2.85 En tout, on a découvert des factures totalisant 446 000 $ qui avaient été préfacturées à la demande des gestionnaires du projet de remaniement des PSR et payées avant l'achèvement des travaux. Les marchés ne prévoyaient pas de prépaiements, les fonds avancés n'ont pas produit d'intérêt pour la Couronne et les fonds n'ont pas été protégés par des garanties d'exécution. Les vérificateurs ont aussi signalé que des factures avaient été payées, même si les tarifs demandés ne correspondaient pas aux contrats écrits.

2.86 Conclusion . Le rapport de vérification interne révèle de graves lacunes dans l'attribution des marchés et dans le paiement des services liés à l'étape de la planification du projet de remaniement des programmes de la sécurité du revenu. Les nombreux cas de non-conformité démontrent que les gestionnaires ne tiennent pas compte des contrôles dont l'objet est de protéger les fonds publics et font preuve d'un manque de souci de la prudence et de la probité.

2.87 Le projet de remaniement des PSR en est encore aux premières étapes. À notre avis, les manquements répétés aux contrôles fondamentaux de la part des gestionnaires de projet et, plus encore, le défaut, de la part des cadres supérieurs du ministère responsables des programmes et des finances, de corriger ces activités au cours de l'étape de la planification indiquent la nécessité de resserrer le cadre de contrôle de gestion au fur et à mesure que le projet avance.

Commentaire du ministère : Les cadres supérieurs de la Direction des programmes de sécurité du revenu avaient relevé, il y a plus d'un an, les problèmes dont fait état le vérificateur général. Dès octobre 1991, un nouveau cadre de contrôle de gestion avait été mis en place en vue expressément de resserrer les méthodes d'administration des marchés. Les cadres supérieurs de la Direction n'ont connaissance d'aucune lacune importante qui se serait manifestée depuis lors.

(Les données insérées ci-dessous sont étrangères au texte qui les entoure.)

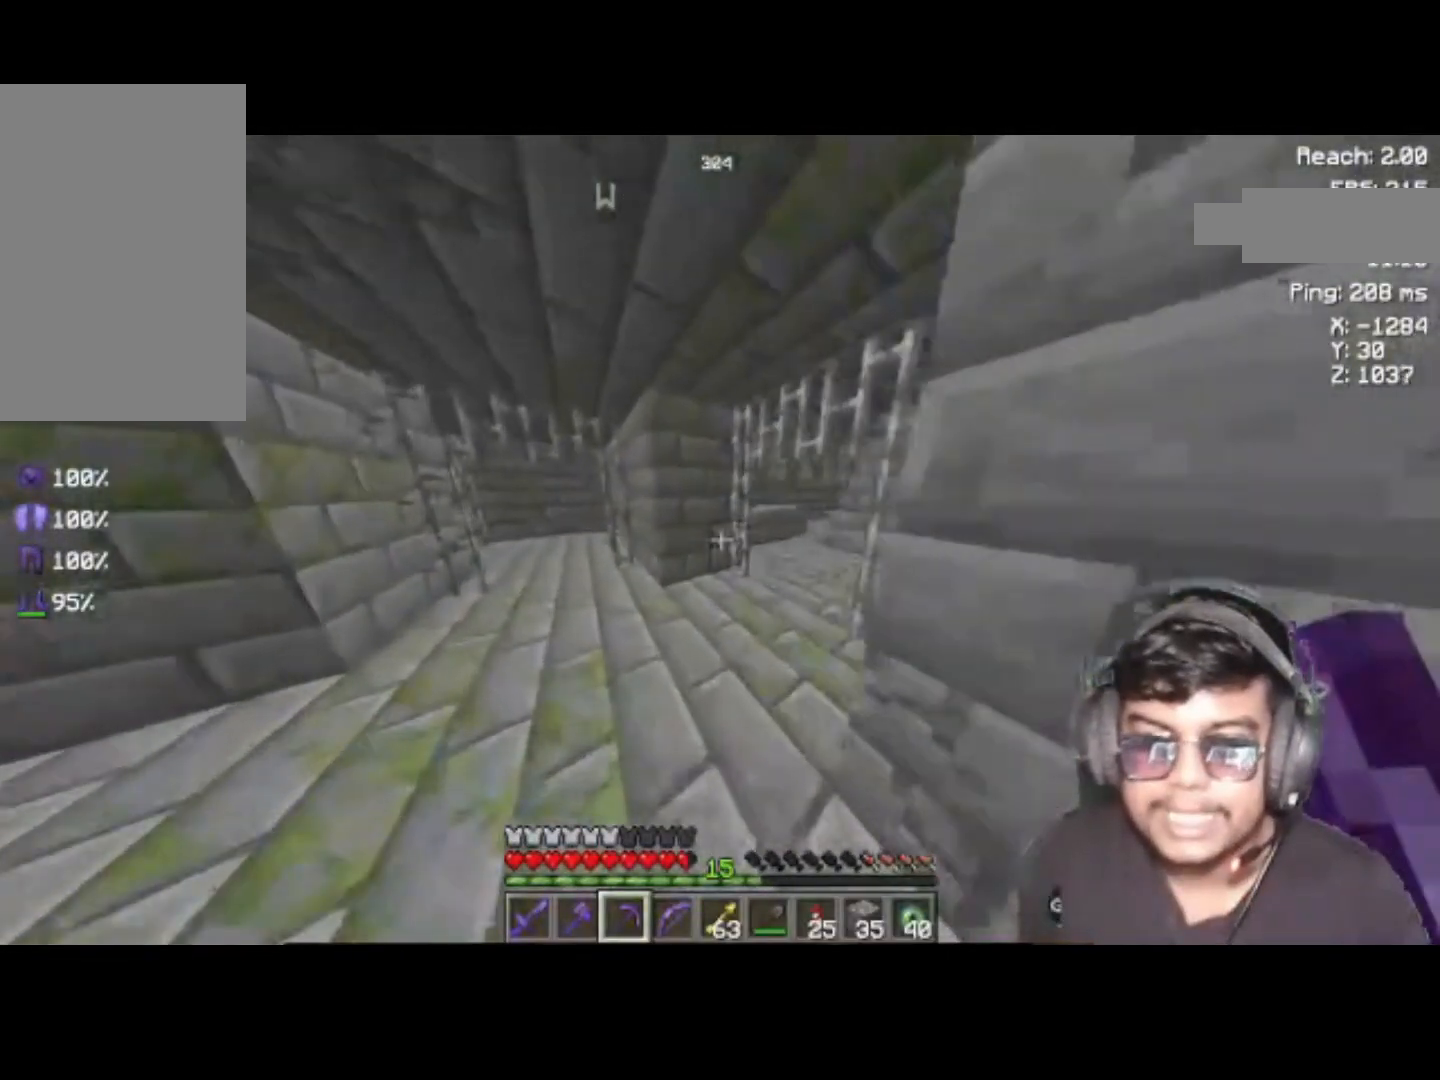
{"keys": ["w"], "events": [[317, "a", "up"]]}
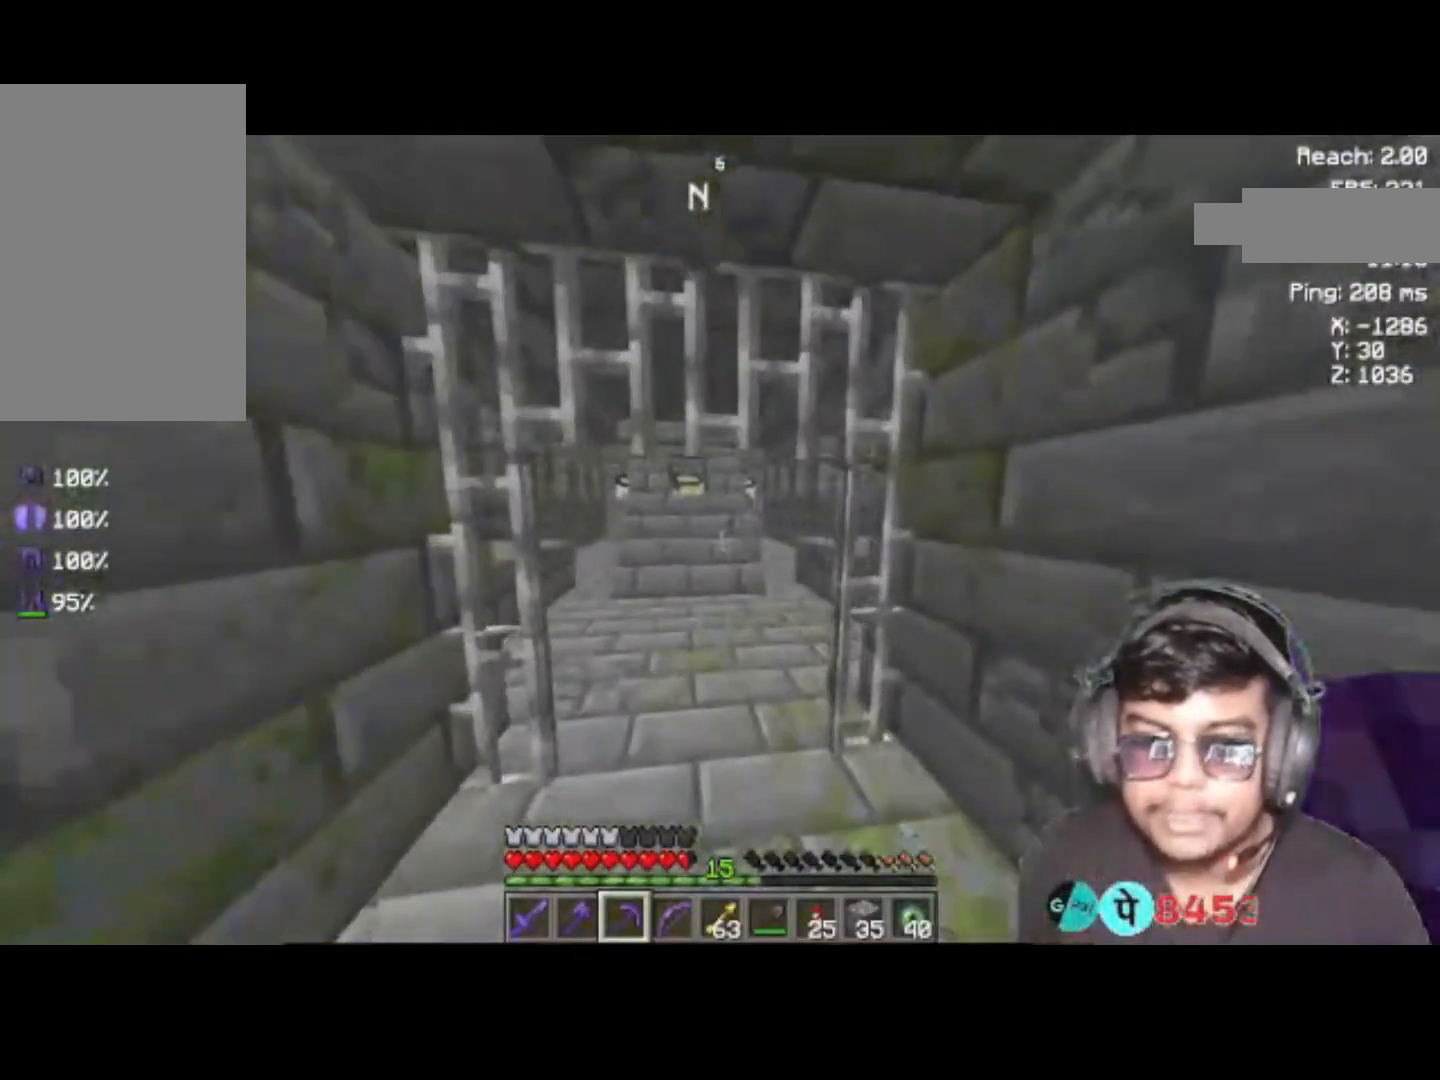
{"keys": ["w"], "events": []}
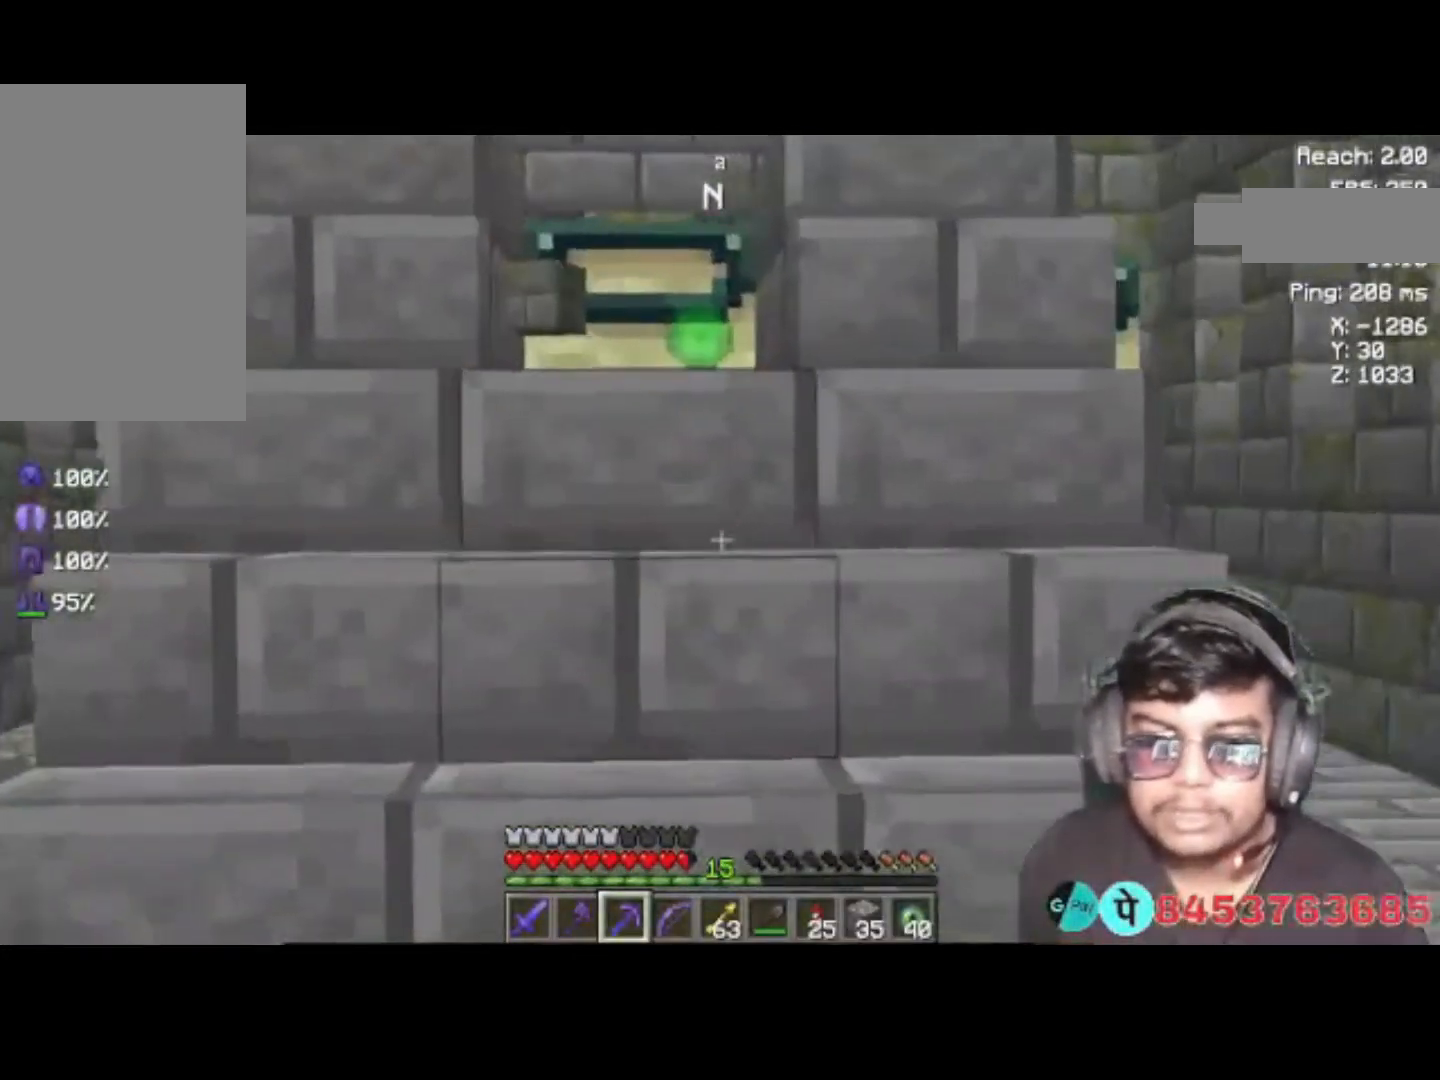
{"keys": ["w"], "events": []}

Les lacunes relevées dans les pratiques d'attribution des marchés étaient principalement concentrées dans le bureau chargé du projet de remaniement des PSR. Les travaux effectués par les vérificateurs internes du ministère ont mis au jour des particularités concernant la nature exacte des manquements au contrôle du processus d'attribution des marchés, et leur rapport a été soumis à l'examen de la Gendarmerie royale du Canada. Le ministère ne peut donc commenter les particularités de la situation.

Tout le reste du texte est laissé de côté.